## TASK MATERIAL
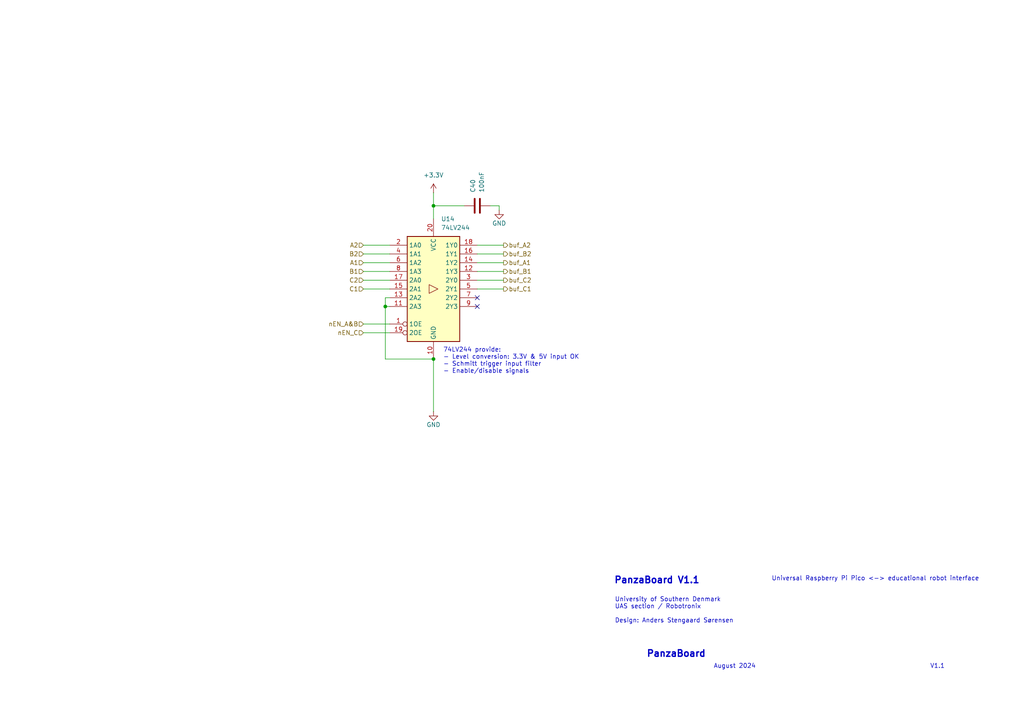
<source format=kicad_sch>
(kicad_sch
	(version 20231120)
	(generator "eeschema")
	(generator_version "8.0")
	(uuid "470fdcb6-7ab1-4bef-9397-f4c1c654ee4c")
	(paper "A4")
	
	(junction
		(at 111.76 88.9)
		(diameter 0)
		(color 0 0 0 0)
		(uuid "38a89c12-bc4b-4bae-9106-322ba33747f5")
	)
	(junction
		(at 125.73 104.14)
		(diameter 0)
		(color 0 0 0 0)
		(uuid "b388d905-064d-47d8-a6b9-e68adc6eec2e")
	)
	(junction
		(at 125.73 59.69)
		(diameter 0)
		(color 0 0 0 0)
		(uuid "c95b5aa1-c4ea-4383-98ea-83a3ff3e0e4b")
	)
	(no_connect
		(at 138.43 86.36)
		(uuid "0ad3f8ab-7098-443c-9e31-7ca12b5d8b51")
	)
	(no_connect
		(at 138.43 88.9)
		(uuid "30b2bd87-fab9-425c-8491-aca1433e5be5")
	)
	(wire
		(pts
			(xy 105.41 83.82) (xy 113.03 83.82)
		)
		(stroke
			(width 0)
			(type default)
		)
		(uuid "060f2113-1693-44fb-94ed-3d7f2bb625f7")
	)
	(wire
		(pts
			(xy 138.43 78.74) (xy 146.05 78.74)
		)
		(stroke
			(width 0)
			(type default)
		)
		(uuid "0f50a647-2bf8-40ec-aaf5-3120d7a22b6b")
	)
	(wire
		(pts
			(xy 113.03 86.36) (xy 111.76 86.36)
		)
		(stroke
			(width 0)
			(type default)
		)
		(uuid "0fc94df6-17cf-4948-9500-7021a59beb64")
	)
	(wire
		(pts
			(xy 105.41 71.12) (xy 113.03 71.12)
		)
		(stroke
			(width 0)
			(type default)
		)
		(uuid "111ec34b-3ede-462f-9473-7ec3ac4098f8")
	)
	(wire
		(pts
			(xy 111.76 86.36) (xy 111.76 88.9)
		)
		(stroke
			(width 0)
			(type default)
		)
		(uuid "1be1b865-be54-4bcb-9179-b8c099d36ac3")
	)
	(wire
		(pts
			(xy 125.73 104.14) (xy 125.73 119.38)
		)
		(stroke
			(width 0)
			(type default)
		)
		(uuid "1c84921f-4b96-45fb-b38b-3ce2fc1863b2")
	)
	(wire
		(pts
			(xy 105.41 96.52) (xy 113.03 96.52)
		)
		(stroke
			(width 0)
			(type default)
		)
		(uuid "2e3f0dc4-a42e-435c-b72f-65ac94f11a27")
	)
	(wire
		(pts
			(xy 111.76 104.14) (xy 125.73 104.14)
		)
		(stroke
			(width 0)
			(type default)
		)
		(uuid "3793333b-e687-47e8-8354-edabefea9d66")
	)
	(wire
		(pts
			(xy 105.41 81.28) (xy 113.03 81.28)
		)
		(stroke
			(width 0)
			(type default)
		)
		(uuid "419acedb-51e2-4b01-9951-f020a673ef54")
	)
	(wire
		(pts
			(xy 111.76 88.9) (xy 111.76 104.14)
		)
		(stroke
			(width 0)
			(type default)
		)
		(uuid "527a86c9-e2a5-4880-b0ba-2109fae83636")
	)
	(wire
		(pts
			(xy 113.03 88.9) (xy 111.76 88.9)
		)
		(stroke
			(width 0)
			(type default)
		)
		(uuid "5f7bb3b0-9608-4ff4-90c1-008e6b137c4b")
	)
	(wire
		(pts
			(xy 138.43 81.28) (xy 146.05 81.28)
		)
		(stroke
			(width 0)
			(type default)
		)
		(uuid "74362fcf-ce8d-473f-b387-f67d8de1c5af")
	)
	(wire
		(pts
			(xy 138.43 71.12) (xy 146.05 71.12)
		)
		(stroke
			(width 0)
			(type default)
		)
		(uuid "78bae24d-33be-45d8-a1fd-1a6d37dc329b")
	)
	(wire
		(pts
			(xy 105.41 78.74) (xy 113.03 78.74)
		)
		(stroke
			(width 0)
			(type default)
		)
		(uuid "7fcda788-33b9-48bf-aa34-21ff456e47ef")
	)
	(wire
		(pts
			(xy 125.73 59.69) (xy 134.62 59.69)
		)
		(stroke
			(width 0)
			(type default)
		)
		(uuid "86d506fd-00b3-4775-a99c-092b9f362875")
	)
	(wire
		(pts
			(xy 142.24 59.69) (xy 144.78 59.69)
		)
		(stroke
			(width 0)
			(type default)
		)
		(uuid "871afa79-3dac-4e81-8d69-05a70c3a3b4e")
	)
	(wire
		(pts
			(xy 105.41 73.66) (xy 113.03 73.66)
		)
		(stroke
			(width 0)
			(type default)
		)
		(uuid "87830619-a595-4827-bdc3-b58a36419b57")
	)
	(wire
		(pts
			(xy 105.41 93.98) (xy 113.03 93.98)
		)
		(stroke
			(width 0)
			(type default)
		)
		(uuid "9fe1f2a4-e472-4876-b282-31c91063c038")
	)
	(wire
		(pts
			(xy 125.73 59.69) (xy 125.73 63.5)
		)
		(stroke
			(width 0)
			(type default)
		)
		(uuid "a3c12f5b-85b0-42f3-a712-1fbea133fc27")
	)
	(wire
		(pts
			(xy 125.73 55.88) (xy 125.73 59.69)
		)
		(stroke
			(width 0)
			(type default)
		)
		(uuid "c349cf74-2d55-42cf-84af-5024cf22b1d3")
	)
	(wire
		(pts
			(xy 138.43 76.2) (xy 146.05 76.2)
		)
		(stroke
			(width 0)
			(type default)
		)
		(uuid "d25b0452-5f86-4baa-95e0-9e89512fb49a")
	)
	(wire
		(pts
			(xy 138.43 83.82) (xy 146.05 83.82)
		)
		(stroke
			(width 0)
			(type default)
		)
		(uuid "d84e0ca4-f733-42ec-a95d-16b19ecc1827")
	)
	(wire
		(pts
			(xy 138.43 73.66) (xy 146.05 73.66)
		)
		(stroke
			(width 0)
			(type default)
		)
		(uuid "da71e95b-ab7a-4873-927f-80e1236c2b4a")
	)
	(wire
		(pts
			(xy 105.41 76.2) (xy 113.03 76.2)
		)
		(stroke
			(width 0)
			(type default)
		)
		(uuid "dd9a5c6b-466d-4c18-820c-734d8c3699ab")
	)
	(wire
		(pts
			(xy 144.78 59.69) (xy 144.78 60.96)
		)
		(stroke
			(width 0)
			(type default)
		)
		(uuid "fad1afe9-94e2-418e-8b8b-abd52c0dac84")
	)
	(text "University of Southern Denmark\nUAS section / Robotronix\n\nDesign: Anders Stengaard Sørensen"
		(exclude_from_sim no)
		(at 178.308 177.038 0)
		(effects
			(font
				(size 1.27 1.27)
			)
			(justify left)
		)
		(uuid "08d9a8ed-bab6-48f8-a5be-c48d0b35ad48")
	)
	(text "PanzaBoard V1.1"
		(exclude_from_sim no)
		(at 178.054 168.402 0)
		(effects
			(font
				(size 1.905 1.905)
				(thickness 0.381)
				(bold yes)
			)
			(justify left)
		)
		(uuid "1656b751-6544-4fb5-b4e2-66b2ec81851d")
	)
	(text "Universal Raspberry Pi Pico <-> educational robot interface"
		(exclude_from_sim no)
		(at 223.774 167.894 0)
		(effects
			(font
				(size 1.27 1.27)
			)
			(justify left)
		)
		(uuid "285f532b-b655-4de3-bdd0-bb59f758beaf")
	)
	(text "74LV244 provide:\n- Level conversion: 3.3V & 5V input OK\n- Schmitt trigger input filter\n- Enable/disable signals\n"
		(exclude_from_sim no)
		(at 128.524 104.648 0)
		(effects
			(font
				(size 1.27 1.27)
			)
			(justify left)
		)
		(uuid "84c90632-591d-4a0b-b9c9-9645be8b668f")
	)
	(text "August 2024"
		(exclude_from_sim no)
		(at 213.106 193.294 0)
		(effects
			(font
				(size 1.27 1.27)
			)
		)
		(uuid "9e359436-6bb4-47a4-8d3f-b3375a28ed32")
	)
	(text "V1.1"
		(exclude_from_sim no)
		(at 269.748 193.294 0)
		(effects
			(font
				(size 1.27 1.27)
			)
			(justify left)
		)
		(uuid "c818c200-e396-46b0-91e3-08150e5d271c")
	)
	(text "PanzaBoard"
		(exclude_from_sim no)
		(at 187.452 189.738 0)
		(effects
			(font
				(size 1.905 1.905)
				(thickness 0.381)
				(bold yes)
			)
			(justify left)
		)
		(uuid "f2136bb9-037d-46e1-8fca-17697f37aad2")
	)
	(hierarchical_label "B1"
		(shape input)
		(at 105.41 78.74 180)
		(fields_autoplaced yes)
		(effects
			(font
				(size 1.27 1.27)
			)
			(justify right)
		)
		(uuid "06bfd275-2c0f-4775-acf7-163ec399bd95")
	)
	(hierarchical_label "C1"
		(shape input)
		(at 105.41 83.82 180)
		(fields_autoplaced yes)
		(effects
			(font
				(size 1.27 1.27)
			)
			(justify right)
		)
		(uuid "0f64290b-8681-4e56-baa0-18a0a20351df")
	)
	(hierarchical_label "B2"
		(shape input)
		(at 105.41 73.66 180)
		(fields_autoplaced yes)
		(effects
			(font
				(size 1.27 1.27)
			)
			(justify right)
		)
		(uuid "2835ab35-1bd3-49a4-bd32-5a0b004c5fbd")
	)
	(hierarchical_label "A1"
		(shape input)
		(at 105.41 76.2 180)
		(fields_autoplaced yes)
		(effects
			(font
				(size 1.27 1.27)
			)
			(justify right)
		)
		(uuid "3ea78d8a-0d8a-476b-8fe1-d7971e6b82ea")
	)
	(hierarchical_label "C2"
		(shape input)
		(at 105.41 81.28 180)
		(fields_autoplaced yes)
		(effects
			(font
				(size 1.27 1.27)
			)
			(justify right)
		)
		(uuid "41814e5d-73ab-44a6-8755-d0b57f7fce8b")
	)
	(hierarchical_label "nEN_A&B"
		(shape input)
		(at 105.41 93.98 180)
		(fields_autoplaced yes)
		(effects
			(font
				(size 1.27 1.27)
			)
			(justify right)
		)
		(uuid "4e462f12-0a9d-4a94-b21d-1b1ed38eeb2b")
	)
	(hierarchical_label "buf_A1"
		(shape output)
		(at 146.05 76.2 0)
		(fields_autoplaced yes)
		(effects
			(font
				(size 1.27 1.27)
			)
			(justify left)
		)
		(uuid "50321885-2b2b-4296-82fb-eccc49285244")
	)
	(hierarchical_label "buf_B2"
		(shape output)
		(at 146.05 73.66 0)
		(fields_autoplaced yes)
		(effects
			(font
				(size 1.27 1.27)
			)
			(justify left)
		)
		(uuid "522a62dd-6420-4511-ad3f-8854a24cb91d")
	)
	(hierarchical_label "A2"
		(shape input)
		(at 105.41 71.12 180)
		(fields_autoplaced yes)
		(effects
			(font
				(size 1.27 1.27)
			)
			(justify right)
		)
		(uuid "5cec5072-e0a6-4764-b8d8-0d18e052ac40")
	)
	(hierarchical_label "buf_C1"
		(shape output)
		(at 146.05 83.82 0)
		(fields_autoplaced yes)
		(effects
			(font
				(size 1.27 1.27)
			)
			(justify left)
		)
		(uuid "8562c9e0-1342-46d2-bdba-f84514d83626")
	)
	(hierarchical_label "buf_C2"
		(shape output)
		(at 146.05 81.28 0)
		(fields_autoplaced yes)
		(effects
			(font
				(size 1.27 1.27)
			)
			(justify left)
		)
		(uuid "b609ebb5-ec06-4c99-b96c-b13631ae0b0e")
	)
	(hierarchical_label "buf_B1"
		(shape output)
		(at 146.05 78.74 0)
		(fields_autoplaced yes)
		(effects
			(font
				(size 1.27 1.27)
			)
			(justify left)
		)
		(uuid "bcf6eba2-be71-4bac-8a6a-ad85547878d5")
	)
	(hierarchical_label "buf_A2"
		(shape output)
		(at 146.05 71.12 0)
		(fields_autoplaced yes)
		(effects
			(font
				(size 1.27 1.27)
			)
			(justify left)
		)
		(uuid "dd9b1774-c84b-4b83-a54f-a70891a330a3")
	)
	(hierarchical_label "nEN_C"
		(shape input)
		(at 105.41 96.52 180)
		(fields_autoplaced yes)
		(effects
			(font
				(size 1.27 1.27)
			)
			(justify right)
		)
		(uuid "fed04202-6024-49a3-9607-b5c96a5602d4")
	)
	(symbol
		(lib_id "power:GND")
		(at 125.73 119.38 0)
		(unit 1)
		(exclude_from_sim no)
		(in_bom yes)
		(on_board yes)
		(dnp no)
		(uuid "3055feaa-4f8a-4c32-a003-0eb42f3bb01a")
		(property "Reference" "#PWR092"
			(at 125.73 125.73 0)
			(effects
				(font
					(size 1.27 1.27)
				)
				(hide yes)
			)
		)
		(property "Value" "GND"
			(at 125.73 123.19 0)
			(effects
				(font
					(size 1.27 1.27)
				)
			)
		)
		(property "Footprint" ""
			(at 125.73 119.38 0)
			(effects
				(font
					(size 1.27 1.27)
				)
				(hide yes)
			)
		)
		(property "Datasheet" ""
			(at 125.73 119.38 0)
			(effects
				(font
					(size 1.27 1.27)
				)
				(hide yes)
			)
		)
		(property "Description" "Power symbol creates a global label with name \"GND\" , ground"
			(at 125.73 119.38 0)
			(effects
				(font
					(size 1.27 1.27)
				)
				(hide yes)
			)
		)
		(pin "1"
			(uuid "f3b6216a-2c58-4646-9ebb-9b36fd9bcf84")
		)
		(instances
			(project "rp2040_robotronix_v_1.1"
				(path "/ee798034-520e-4219-8cd4-69a28c5a7068/9e58b3d2-4393-4ee5-b902-f3fb05c06371"
					(reference "#PWR092")
					(unit 1)
				)
			)
		)
	)
	(symbol
		(lib_id "power:+3.3V")
		(at 125.73 55.88 0)
		(unit 1)
		(exclude_from_sim no)
		(in_bom yes)
		(on_board yes)
		(dnp no)
		(fields_autoplaced yes)
		(uuid "4a1a5b37-32c9-4780-8732-0d39feced17b")
		(property "Reference" "#PWR091"
			(at 125.73 59.69 0)
			(effects
				(font
					(size 1.27 1.27)
				)
				(hide yes)
			)
		)
		(property "Value" "+3.3V"
			(at 125.73 50.8 0)
			(effects
				(font
					(size 1.27 1.27)
				)
			)
		)
		(property "Footprint" ""
			(at 125.73 55.88 0)
			(effects
				(font
					(size 1.27 1.27)
				)
				(hide yes)
			)
		)
		(property "Datasheet" ""
			(at 125.73 55.88 0)
			(effects
				(font
					(size 1.27 1.27)
				)
				(hide yes)
			)
		)
		(property "Description" "Power symbol creates a global label with name \"+3.3V\""
			(at 125.73 55.88 0)
			(effects
				(font
					(size 1.27 1.27)
				)
				(hide yes)
			)
		)
		(pin "1"
			(uuid "67ddc869-a70b-4165-aea0-1d6e79f1a9ea")
		)
		(instances
			(project "rp2040_robotronix_v_1.1"
				(path "/ee798034-520e-4219-8cd4-69a28c5a7068/9e58b3d2-4393-4ee5-b902-f3fb05c06371"
					(reference "#PWR091")
					(unit 1)
				)
			)
		)
	)
	(symbol
		(lib_id "power:GND")
		(at 144.78 60.96 0)
		(unit 1)
		(exclude_from_sim no)
		(in_bom yes)
		(on_board yes)
		(dnp no)
		(uuid "6d161af3-a39a-447b-89a7-32fc45e72cb4")
		(property "Reference" "#PWR093"
			(at 144.78 67.31 0)
			(effects
				(font
					(size 1.27 1.27)
				)
				(hide yes)
			)
		)
		(property "Value" "GND"
			(at 144.78 64.77 0)
			(effects
				(font
					(size 1.27 1.27)
				)
			)
		)
		(property "Footprint" ""
			(at 144.78 60.96 0)
			(effects
				(font
					(size 1.27 1.27)
				)
				(hide yes)
			)
		)
		(property "Datasheet" ""
			(at 144.78 60.96 0)
			(effects
				(font
					(size 1.27 1.27)
				)
				(hide yes)
			)
		)
		(property "Description" "Power symbol creates a global label with name \"GND\" , ground"
			(at 144.78 60.96 0)
			(effects
				(font
					(size 1.27 1.27)
				)
				(hide yes)
			)
		)
		(pin "1"
			(uuid "cc1e7f21-7e87-4ac4-9b56-e2559ac90001")
		)
		(instances
			(project "rp2040_robotronix_v_1.1"
				(path "/ee798034-520e-4219-8cd4-69a28c5a7068/9e58b3d2-4393-4ee5-b902-f3fb05c06371"
					(reference "#PWR093")
					(unit 1)
				)
			)
		)
	)
	(symbol
		(lib_id "74xx:74HC244")
		(at 125.73 83.82 0)
		(unit 1)
		(exclude_from_sim no)
		(in_bom yes)
		(on_board yes)
		(dnp no)
		(fields_autoplaced yes)
		(uuid "d34f5d9a-1d3f-4aec-a5f9-4123cd61d59f")
		(property "Reference" "U14"
			(at 127.9241 63.5 0)
			(effects
				(font
					(size 1.27 1.27)
				)
				(justify left)
			)
		)
		(property "Value" "74LV244"
			(at 127.9241 66.04 0)
			(effects
				(font
					(size 1.27 1.27)
				)
				(justify left)
			)
		)
		(property "Footprint" "Package_SO:TSSOP-20_4.4x6.5mm_P0.65mm"
			(at 125.73 83.82 0)
			(effects
				(font
					(size 1.27 1.27)
				)
				(hide yes)
			)
		)
		(property "Datasheet" "https://assets.nexperia.com/documents/data-sheet/74HC_HCT244.pdf"
			(at 125.73 83.82 0)
			(effects
				(font
					(size 1.27 1.27)
				)
				(hide yes)
			)
		)
		(property "Description" "8-bit Buffer/Line Driver 3-state"
			(at 125.73 83.82 0)
			(effects
				(font
					(size 1.27 1.27)
				)
				(hide yes)
			)
		)
		(property "MFR" "74LV244APWJ "
			(at 125.73 83.82 0)
			(effects
				(font
					(size 1.27 1.27)
				)
				(hide yes)
			)
		)
		(property "MFR#" "Nexperia "
			(at 125.73 83.82 0)
			(effects
				(font
					(size 1.27 1.27)
				)
				(hide yes)
			)
		)
		(property "Vendor" "Mouser"
			(at 125.73 83.82 0)
			(effects
				(font
					(size 1.27 1.27)
				)
				(hide yes)
			)
		)
		(property "Vendor ID" "771-74LV244APWJ "
			(at 125.73 83.82 0)
			(effects
				(font
					(size 1.27 1.27)
				)
				(hide yes)
			)
		)
		(pin "20"
			(uuid "b190c0e5-7d3e-4a06-a914-af91a239977c")
		)
		(pin "18"
			(uuid "9911b518-b28d-43c9-a05b-6610df4a9636")
		)
		(pin "4"
			(uuid "4f6f3c6f-70e6-4c30-ade5-75a78067deaf")
		)
		(pin "6"
			(uuid "4efef4db-c674-4386-8921-54bd9360616b")
		)
		(pin "1"
			(uuid "8d7d5698-1ad6-48ee-8f7e-e501386920dc")
		)
		(pin "10"
			(uuid "2e870956-aaa4-4ef4-99b3-62435fb1a1df")
		)
		(pin "11"
			(uuid "1c5abe5a-13e1-49bf-9f1c-8f43c77917ca")
		)
		(pin "9"
			(uuid "5429e1f1-be0c-4418-9a92-75056321f782")
		)
		(pin "14"
			(uuid "6a3374eb-ef52-45e8-869a-bc48a549518c")
		)
		(pin "3"
			(uuid "4c40f7f1-8cf4-4018-a71c-1fa0c132679d")
		)
		(pin "7"
			(uuid "49a837a8-4c13-4831-9ec3-72d736e74bd0")
		)
		(pin "13"
			(uuid "9ad45dd0-a903-4944-98f6-27875251c2a8")
		)
		(pin "12"
			(uuid "86e0471a-82cf-401a-bd05-ae10ff8da951")
		)
		(pin "19"
			(uuid "dddc50a1-4a11-4903-b5ac-048a718a5688")
		)
		(pin "17"
			(uuid "f9805f93-eb21-4555-a54b-6ceeb5de355c")
		)
		(pin "2"
			(uuid "631eaca6-e4ae-4705-afac-ed5904087608")
		)
		(pin "16"
			(uuid "8e802113-b927-44e4-85b0-97e7c1d4bc69")
		)
		(pin "15"
			(uuid "ede0c127-f253-4abf-9798-6f08d888f82b")
		)
		(pin "8"
			(uuid "93b2ac62-2562-4d12-9a7e-c91baf8fd512")
		)
		(pin "5"
			(uuid "ad849b7c-4ec7-4c8f-a15e-2670f1c87106")
		)
		(instances
			(project "rp2040_robotronix_v_1.1"
				(path "/ee798034-520e-4219-8cd4-69a28c5a7068/9e58b3d2-4393-4ee5-b902-f3fb05c06371"
					(reference "U14")
					(unit 1)
				)
			)
		)
	)
	(symbol
		(lib_id "Device:C")
		(at 138.43 59.69 270)
		(unit 1)
		(exclude_from_sim no)
		(in_bom yes)
		(on_board yes)
		(dnp no)
		(uuid "f9c31333-aed9-4b0c-ba05-471f627f832c")
		(property "Reference" "C40"
			(at 137.1599 55.88 0)
			(effects
				(font
					(size 1.27 1.27)
				)
				(justify right)
			)
		)
		(property "Value" "100nF"
			(at 139.6999 55.88 0)
			(effects
				(font
					(size 1.27 1.27)
				)
				(justify right)
			)
		)
		(property "Footprint" "Capacitor_SMD:C_0603_1608Metric"
			(at 134.62 60.6552 0)
			(effects
				(font
					(size 1.27 1.27)
				)
				(hide yes)
			)
		)
		(property "Datasheet" "~"
			(at 138.43 59.69 0)
			(effects
				(font
					(size 1.27 1.27)
				)
				(hide yes)
			)
		)
		(property "Description" "Unpolarized capacitor 16V"
			(at 138.43 59.69 0)
			(effects
				(font
					(size 1.27 1.27)
				)
				(hide yes)
			)
		)
		(pin "1"
			(uuid "f7ca9199-ca56-46c5-af9d-ae7c2480cdf7")
		)
		(pin "2"
			(uuid "caff5d21-b2f7-4c80-ba23-1f6043f39d01")
		)
		(instances
			(project "rp2040_robotronix_v_1.1"
				(path "/ee798034-520e-4219-8cd4-69a28c5a7068/9e58b3d2-4393-4ee5-b902-f3fb05c06371"
					(reference "C40")
					(unit 1)
				)
			)
		)
	)
)

</source>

## TO DO
The expected output is each line of the records above that includes the word "Value".

## EXERCISE OUTPUT
		(property "Value" "GND"
		(property "Value" "+3.3V"
		(property "Value" "GND"
		(property "Value" "74LV244"
		(property "Value" "100nF"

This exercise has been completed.